WORK TO COMPLETE: The records below hold a stretch from the line with "23: (251, 67, 39.61)" through the line with "38: (36, 171, 126.55)"; return exactly those lines, ends included, and nothing more.

MATERIAL FOR THIS EXERCISE:
◆ ◆ ◆

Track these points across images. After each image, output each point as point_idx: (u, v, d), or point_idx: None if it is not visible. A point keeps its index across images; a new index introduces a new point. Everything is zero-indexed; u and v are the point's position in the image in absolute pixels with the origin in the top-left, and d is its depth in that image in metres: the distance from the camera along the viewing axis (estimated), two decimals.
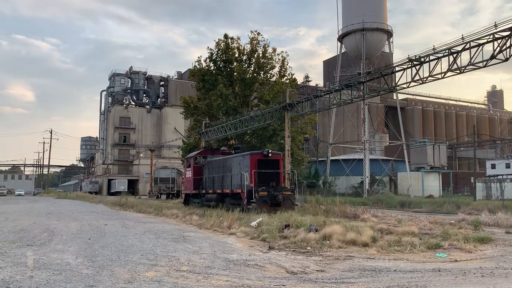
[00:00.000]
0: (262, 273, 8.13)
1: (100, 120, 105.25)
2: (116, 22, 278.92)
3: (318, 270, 8.45)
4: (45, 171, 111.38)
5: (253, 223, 14.91)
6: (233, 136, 37.06)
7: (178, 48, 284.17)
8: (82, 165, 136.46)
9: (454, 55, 18.41)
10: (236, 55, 39.87)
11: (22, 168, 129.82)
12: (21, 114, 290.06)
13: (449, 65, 18.67)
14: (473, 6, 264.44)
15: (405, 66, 20.57)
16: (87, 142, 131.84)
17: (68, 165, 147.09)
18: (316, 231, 12.70)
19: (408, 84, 20.80)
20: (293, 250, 10.83)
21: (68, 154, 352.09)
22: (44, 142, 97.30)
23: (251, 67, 39.61)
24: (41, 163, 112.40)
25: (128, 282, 7.23)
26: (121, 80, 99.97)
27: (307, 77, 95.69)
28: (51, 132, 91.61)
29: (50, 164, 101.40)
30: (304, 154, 44.00)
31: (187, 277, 7.70)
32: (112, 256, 9.75)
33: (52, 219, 21.18)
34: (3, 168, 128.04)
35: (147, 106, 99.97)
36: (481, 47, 17.47)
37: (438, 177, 48.54)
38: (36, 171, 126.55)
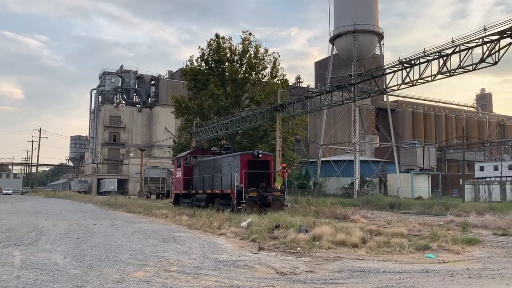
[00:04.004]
0: (251, 274, 8.13)
1: (90, 119, 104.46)
2: (107, 20, 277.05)
3: (307, 271, 8.47)
4: (34, 169, 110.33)
5: (243, 224, 14.91)
6: (224, 136, 37.03)
7: (170, 47, 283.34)
8: (71, 164, 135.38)
9: (444, 58, 18.59)
10: (228, 55, 39.87)
11: (10, 167, 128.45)
12: (9, 112, 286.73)
13: (439, 68, 18.85)
14: (463, 9, 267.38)
15: (395, 69, 20.72)
16: (77, 141, 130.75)
17: (57, 164, 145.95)
18: (306, 231, 12.73)
19: (398, 86, 20.96)
20: (283, 251, 10.84)
21: (57, 153, 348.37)
22: (33, 141, 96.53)
23: (243, 67, 39.64)
24: (30, 162, 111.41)
25: (117, 282, 7.18)
26: (111, 79, 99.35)
27: (298, 78, 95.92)
28: (40, 131, 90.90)
29: (39, 162, 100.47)
30: (295, 155, 44.12)
31: (177, 277, 7.67)
32: (101, 256, 9.68)
33: (40, 218, 20.97)
34: None
35: (138, 106, 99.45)
36: (470, 50, 17.67)
37: (428, 179, 48.95)
38: (24, 170, 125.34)
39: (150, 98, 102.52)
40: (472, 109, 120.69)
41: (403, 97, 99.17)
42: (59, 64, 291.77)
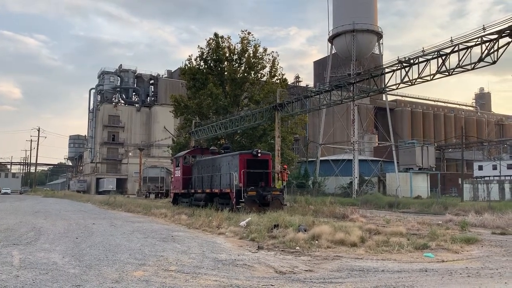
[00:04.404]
0: (250, 273, 8.13)
1: (89, 119, 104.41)
2: (106, 19, 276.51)
3: (306, 270, 8.47)
4: (33, 169, 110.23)
5: (242, 223, 14.91)
6: (223, 136, 37.02)
7: (169, 47, 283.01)
8: (70, 164, 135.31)
9: (443, 57, 18.59)
10: (227, 54, 39.85)
11: (8, 166, 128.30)
12: (8, 111, 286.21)
13: (438, 67, 18.86)
14: (462, 8, 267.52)
15: (394, 68, 20.73)
16: (76, 141, 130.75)
17: (56, 163, 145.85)
18: (305, 231, 12.74)
19: (397, 85, 20.96)
20: (282, 250, 10.84)
21: (56, 153, 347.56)
22: (31, 140, 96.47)
23: (242, 66, 39.62)
24: (29, 161, 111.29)
25: (116, 282, 7.17)
26: (110, 78, 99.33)
27: (297, 77, 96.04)
28: (38, 130, 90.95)
29: (38, 162, 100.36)
30: (294, 154, 44.13)
31: (176, 276, 7.67)
32: (100, 256, 9.67)
33: (39, 218, 20.95)
34: None
35: (137, 105, 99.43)
36: (469, 49, 17.68)
37: (426, 178, 48.99)
38: (23, 169, 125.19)
39: (149, 98, 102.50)
40: (471, 108, 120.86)
41: (402, 96, 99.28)
42: (58, 63, 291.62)
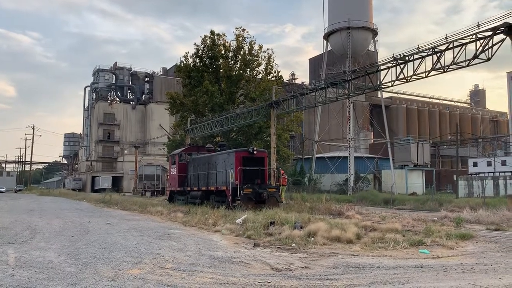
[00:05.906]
0: (247, 270, 8.14)
1: (84, 116, 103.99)
2: (100, 16, 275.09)
3: (302, 267, 8.49)
4: (27, 167, 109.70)
5: (238, 221, 14.92)
6: (219, 133, 36.99)
7: (164, 44, 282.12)
8: (65, 162, 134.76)
9: (438, 54, 18.65)
10: (222, 52, 39.77)
11: (3, 165, 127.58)
12: (2, 109, 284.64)
13: (433, 64, 18.92)
14: (457, 4, 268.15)
15: (389, 65, 20.77)
16: (71, 139, 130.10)
17: (51, 161, 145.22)
18: (301, 228, 12.76)
19: (392, 82, 21.01)
20: (278, 247, 10.86)
21: (51, 151, 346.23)
22: (26, 138, 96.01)
23: (237, 64, 39.58)
24: (23, 160, 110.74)
25: (112, 280, 7.17)
26: (105, 76, 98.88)
27: (293, 74, 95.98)
28: (33, 128, 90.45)
29: (33, 160, 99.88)
30: (289, 152, 44.19)
31: (172, 274, 7.67)
32: (96, 254, 9.66)
33: (34, 216, 20.87)
34: None
35: (132, 103, 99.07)
36: (464, 46, 17.75)
37: (422, 175, 49.21)
38: (18, 168, 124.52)
39: (144, 95, 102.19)
40: (465, 105, 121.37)
41: (397, 93, 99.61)
42: (52, 61, 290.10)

◆ ◆ ◆

RESULT:
23: (251, 67, 39.61)
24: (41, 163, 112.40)
25: (128, 282, 7.23)
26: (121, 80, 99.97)
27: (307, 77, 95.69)
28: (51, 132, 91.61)
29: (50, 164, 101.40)
30: (304, 154, 44.00)
31: (187, 277, 7.70)
32: (112, 256, 9.75)
33: (52, 219, 21.18)
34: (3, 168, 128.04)
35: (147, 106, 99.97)
36: (481, 47, 17.47)
37: (438, 177, 48.54)
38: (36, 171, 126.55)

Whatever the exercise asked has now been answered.